Cons: Range queries impossible without scatter-gather. Resharding is painful — changing num_shards moves almost all data (see animation below).
▶ Hash-Based Sharding
Watch how user IDs are distributed across shards, and what happens when you add a 5th shard.
Range-Based Sharding
Assign contiguous ranges of the shard key to different shards:
-- Range-based sharding by user_id
Shard 0: user_id 1 – 1,000,000
Shard 1: user_id 1,000,001 – 2,000,000
Shard 2: user_id 2,000,001 – 3,000,000
Shard 3: user_id 3,000,001 – 4,000,000
-- Or by timestamp (time-series data)
Shard 0: created_at in 2024-Q1
Shard 1: created_at in 2024-Q2
Shard 2: created_at in 2024-Q3
Shard 3: created_at in 2024-Q4
Range routing logic:
def get_shard_range(user_id: int) -> int:
"""Route to shard based on ID range."""
RANGE_SIZE = 1_000_000
return (user_id - 1) // RANGE_SIZE
# Alphabetical range for usernames
def get_shard_alpha(username: str) -> int:
first_char = username[0].upper()

◆ TASKS FOR THIS EXERCISE:
a) In the sharding excerpt, list each shard together with the user_id range it is assigned under range-based sharding.
b) Continue the database sharding excerpt, picking up right after its final line of code.

◆ SUPPLIED INFORMATION:
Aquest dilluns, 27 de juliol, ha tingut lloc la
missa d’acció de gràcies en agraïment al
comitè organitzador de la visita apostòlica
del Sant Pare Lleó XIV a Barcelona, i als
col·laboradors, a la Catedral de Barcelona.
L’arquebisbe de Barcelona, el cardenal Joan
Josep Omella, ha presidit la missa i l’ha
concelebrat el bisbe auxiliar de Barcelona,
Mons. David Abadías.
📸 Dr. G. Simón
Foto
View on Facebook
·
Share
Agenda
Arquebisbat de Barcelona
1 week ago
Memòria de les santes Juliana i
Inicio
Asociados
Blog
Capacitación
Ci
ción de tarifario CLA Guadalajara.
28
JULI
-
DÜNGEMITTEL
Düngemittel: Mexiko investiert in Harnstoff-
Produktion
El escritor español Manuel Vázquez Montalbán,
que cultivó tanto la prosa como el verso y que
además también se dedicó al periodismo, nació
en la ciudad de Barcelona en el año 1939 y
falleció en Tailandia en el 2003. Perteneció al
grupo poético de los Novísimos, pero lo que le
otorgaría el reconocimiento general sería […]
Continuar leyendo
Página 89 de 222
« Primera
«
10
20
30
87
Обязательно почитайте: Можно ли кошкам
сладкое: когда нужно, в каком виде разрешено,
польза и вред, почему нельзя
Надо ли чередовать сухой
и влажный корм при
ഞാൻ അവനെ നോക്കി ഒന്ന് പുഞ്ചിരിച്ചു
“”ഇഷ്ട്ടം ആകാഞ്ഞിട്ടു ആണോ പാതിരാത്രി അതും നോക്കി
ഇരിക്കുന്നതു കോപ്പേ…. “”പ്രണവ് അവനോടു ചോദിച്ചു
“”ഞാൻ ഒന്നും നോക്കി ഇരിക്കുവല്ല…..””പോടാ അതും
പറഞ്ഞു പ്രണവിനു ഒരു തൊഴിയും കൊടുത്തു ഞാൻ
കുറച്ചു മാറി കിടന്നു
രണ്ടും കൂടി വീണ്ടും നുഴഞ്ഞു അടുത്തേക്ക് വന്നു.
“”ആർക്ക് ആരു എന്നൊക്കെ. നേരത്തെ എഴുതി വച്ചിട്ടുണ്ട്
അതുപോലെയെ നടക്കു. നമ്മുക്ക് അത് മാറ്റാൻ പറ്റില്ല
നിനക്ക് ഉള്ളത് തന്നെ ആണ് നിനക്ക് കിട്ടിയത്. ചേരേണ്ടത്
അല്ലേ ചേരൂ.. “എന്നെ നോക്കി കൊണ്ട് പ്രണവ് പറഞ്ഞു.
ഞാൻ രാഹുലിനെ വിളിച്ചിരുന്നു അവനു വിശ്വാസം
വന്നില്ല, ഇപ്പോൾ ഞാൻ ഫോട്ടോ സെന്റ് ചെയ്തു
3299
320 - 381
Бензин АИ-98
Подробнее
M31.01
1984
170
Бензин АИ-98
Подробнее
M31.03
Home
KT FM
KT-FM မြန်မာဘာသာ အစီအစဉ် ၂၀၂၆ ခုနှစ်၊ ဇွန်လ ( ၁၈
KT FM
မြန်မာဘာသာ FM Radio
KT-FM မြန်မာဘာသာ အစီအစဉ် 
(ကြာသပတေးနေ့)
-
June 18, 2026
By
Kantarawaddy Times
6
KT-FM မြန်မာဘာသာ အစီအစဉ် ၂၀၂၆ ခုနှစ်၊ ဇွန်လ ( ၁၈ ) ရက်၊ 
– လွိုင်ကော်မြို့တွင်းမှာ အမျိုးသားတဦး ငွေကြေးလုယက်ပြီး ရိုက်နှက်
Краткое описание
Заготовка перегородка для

◆ PER-TASK OUTPUTS:
a)
Shard 0: user_id 1 – 1,000,000
Shard 1: user_id 1,000,001 – 2,000,000
Shard 2: user_id 2,000,001 – 3,000,000
Shard 3: user_id 3,000,001 – 4,000,000

b)
if first_char <= 'F': return 0 # A-F → Shard 0
elif first_char <= 'L': return 1 # G-L → Shard 1
elif first_char <= 'R': return 2 # M-R → Shard 2
else: return 3 # S-Z → Shard 3
Pros: Range queries stay on one shard (huge win for time-series). Easy to understand. Easy to split a hot shard by adjusting boundaries.
Cons: Uneven distribution (hotspots) if key distribution is skewed. New data clusters on the "latest" shard for monotonically increasing keys.
▶ Range-Based Sharding & Hotspot Problem
See how alphabetical range sharding creates hotspots and how rebalancing fixes them.
Directory-Based Sharding
Maintain a lookup table that maps each key (or key range) to a shard:
-- Lookup table (stored in a fast, replicated metadata DB)
CREATE TABLE shard_directory (
shard_key_min BIGINT,
shard_key_max BIGINT,
shard_id INT,
PRIMARY KEY (shard_key_min)
);
INSERT INTO shard_directory VALUES
(1, 500000, 0),
(500001, 1200000, 1), -- larger range: this shard is beefy
(1200001, 1800000, 2),
(1800001, 2500000, 3);
-- Routing query
SELECT shard_id FROM shard_directory
WHERE %s BETWEEN shard_key_min AND shard_key_max;
class DirectoryRouter:
def __init__(self):
self.directory = {} # key → shard_id
self._load_from_db()
def _load_from_db(self):
"""Cache the directory in memory for fast lookups."""
rows = metadata_db.execute("SELECT shard_key_min, shard_key_max, shard_id FROM shard_directory")
for row in rows:
self.ranges.append((row['shard_key_min'], row['shard_key_max'], row['shard_id']))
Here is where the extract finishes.